作業指示
#1 抜粋テキストによると、「ハムレット」の原本にはどんな種類がありますか？すべて挙げてください。
#2 抜粋テキストの「シェークスピアの四大悲劇とし」から「っている。挑戦です」と語る。」までを、一字一句変えずに引用してください。

抜粋テキスト
熱血稽古で知られる森新太郎。「100本ノックで有名な方だけど私の声が変わるといけないと、今のところやり直しは3、4回程度には抑えてくれています」=須藤菜々子撮影熱血稽古で知られる森新太郎。「100本ノックで有名な方だけど私の声が変わるといけないと、今のところやり直しは3、4回程度には抑えてくれています」=須藤菜々子撮影 2021年に森新太郎演出のシェークスピア作品「ジュリアス・シーザー」で高潔な主人公ブルータスをりりしく演じ、紀伊国屋演劇賞個人賞を受賞した吉田羊。今度は、同じ森演出、シェークスピアの「ハムレット Q1」で、主役のデンマーク王子、ハムレット役に臨む。再びの男性役だ。(小間井藍子)

 シェークスピアの四大悲劇として知られる「ハムレット」。実は原本が「Q1」「Q2」「F1」の3種類ある。QやFとは、本のサイズを示しており、行数が顕著に少ないのが、今回のQ1版だ。その印象について、「ぎゅっと凝縮されているので疾走感がある。いいとこ取りでつじつまの合わないところもあるけれど、この戯曲でお客様を納得させられるようカンパニー一丸となっている。挑戦です」と語る。
 父であるデンマーク王を暗殺し、母である王妃と結婚した叔父への
復讐(ふくしゅう)

記録データ

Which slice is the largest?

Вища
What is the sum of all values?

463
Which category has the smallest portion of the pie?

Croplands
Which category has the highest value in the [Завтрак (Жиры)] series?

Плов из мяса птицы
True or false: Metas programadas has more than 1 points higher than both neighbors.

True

解答
#1 「Q1」「Q2」「F1」

#2
シェークスピアの四大悲劇として知られる「ハムレット」。実は原本が「Q1」「Q2」「F1」の3種類ある。QやFとは、本のサイズを示しており、行数が顕著に少ないのが、今回のQ1版だ。その印象について、「ぎゅっと凝縮されているので疾走感がある。いいとこ取りでつじつまの合わないところもあるけれど、この戯曲でお客様を納得させられるようカンパニー一丸となっている。挑戦です」と語る。